--- Page excerpt ---
Bernard Shaw
Page 40
How much of this impassioned letter could Ellen afford to understand? In her autobiography she was to advise her readers that ‘it doesn’t answer to take Bernard Shaw seriously. He is not a man of convictions.’ Here certainly were the methods of Lady Cicely Waynflete, but used for the opposite ends: to keep out the truth. Yet Shaw’s letter unsettled her. She did know what he meant: ‘the horridness of it all is, that all the time I think exactly as you do!’ But to convert his words into her actions would mean emerging from the womb of the Lyceum and becoming independent – and it was too late. ‘Of course I know it’s me all the while... What is the good of words to me?’ But words were all Shaw had to give her: the power of words to change our lives. And she could not change. All Shaw had done was to force her to recognize this fact.
So Captain Brassbound’s Conversion went back on the shelf. As a consolation, Irving allowed Ellen to go through the copyright ceremony with the Lyceum company at the Court Theatre in Liverpool before they sailed for the United States in the autumn of 1899. But nobody liked Lady Cicely. ‘It’s because I read it wrong,’ Ellen reasoned. But her daughter Edy, sitting out in front, remarked that she couldn’t have read the lines differently, and that it seemed Shaw had thought his Lady Cicely one sort of woman but had written another.

--- Extracted information ---
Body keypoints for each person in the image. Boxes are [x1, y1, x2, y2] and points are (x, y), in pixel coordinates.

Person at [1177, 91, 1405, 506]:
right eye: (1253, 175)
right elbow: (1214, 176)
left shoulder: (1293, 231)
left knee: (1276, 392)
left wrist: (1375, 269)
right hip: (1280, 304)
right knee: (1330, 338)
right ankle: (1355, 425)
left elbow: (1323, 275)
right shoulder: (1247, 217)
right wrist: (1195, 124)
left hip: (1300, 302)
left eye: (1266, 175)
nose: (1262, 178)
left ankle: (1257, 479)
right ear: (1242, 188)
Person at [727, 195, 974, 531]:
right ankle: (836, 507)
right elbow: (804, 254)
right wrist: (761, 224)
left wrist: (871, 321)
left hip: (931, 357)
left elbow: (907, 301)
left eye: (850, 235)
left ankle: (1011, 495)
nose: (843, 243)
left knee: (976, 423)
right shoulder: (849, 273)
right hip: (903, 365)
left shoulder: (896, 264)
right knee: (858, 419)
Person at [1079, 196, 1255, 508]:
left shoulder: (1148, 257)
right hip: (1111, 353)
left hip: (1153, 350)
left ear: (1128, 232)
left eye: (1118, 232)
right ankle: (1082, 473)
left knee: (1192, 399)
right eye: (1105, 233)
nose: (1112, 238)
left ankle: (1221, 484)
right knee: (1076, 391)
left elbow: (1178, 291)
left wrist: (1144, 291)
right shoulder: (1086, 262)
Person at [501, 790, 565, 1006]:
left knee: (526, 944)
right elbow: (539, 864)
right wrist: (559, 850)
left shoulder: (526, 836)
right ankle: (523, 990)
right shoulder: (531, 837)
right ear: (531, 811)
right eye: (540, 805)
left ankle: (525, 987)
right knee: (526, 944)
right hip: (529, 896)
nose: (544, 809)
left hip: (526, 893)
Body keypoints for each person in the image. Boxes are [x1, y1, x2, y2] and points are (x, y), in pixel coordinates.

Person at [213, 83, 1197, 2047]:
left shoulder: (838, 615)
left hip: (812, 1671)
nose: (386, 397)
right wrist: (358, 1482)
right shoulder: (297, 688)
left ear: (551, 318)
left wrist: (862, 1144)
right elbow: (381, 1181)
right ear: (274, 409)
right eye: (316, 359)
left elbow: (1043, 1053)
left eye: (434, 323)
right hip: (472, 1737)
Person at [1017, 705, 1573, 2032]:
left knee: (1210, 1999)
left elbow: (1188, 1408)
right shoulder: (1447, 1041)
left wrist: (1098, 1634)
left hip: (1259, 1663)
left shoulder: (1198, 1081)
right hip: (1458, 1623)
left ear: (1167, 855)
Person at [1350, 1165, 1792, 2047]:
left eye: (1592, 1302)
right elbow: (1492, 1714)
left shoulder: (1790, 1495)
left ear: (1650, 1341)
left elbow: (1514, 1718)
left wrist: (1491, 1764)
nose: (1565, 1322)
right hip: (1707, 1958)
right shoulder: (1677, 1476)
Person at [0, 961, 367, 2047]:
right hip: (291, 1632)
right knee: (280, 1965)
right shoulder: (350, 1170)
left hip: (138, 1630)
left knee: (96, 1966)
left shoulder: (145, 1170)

--- Task instructions ---
Write out the Bernard Shaw excerpt word for word, starting at "So Captain Brassbound’s" and ending at "had written another.". The items have nothing to do with what follows, so please leave them aside.

--- Task response ---
So Captain Brassbound’s Conversion went back on the shelf. As a consolation, Irving allowed Ellen to go through the copyright ceremony with the Lyceum company at the Court Theatre in Liverpool before they sailed for the United States in the autumn of 1899. But nobody liked Lady Cicely. ‘It’s because I read it wrong,’ Ellen reasoned. But her daughter Edy, sitting out in front, remarked that she couldn’t have read the lines differently, and that it seemed Shaw had thought his Lady Cicely one sort of woman but had written another.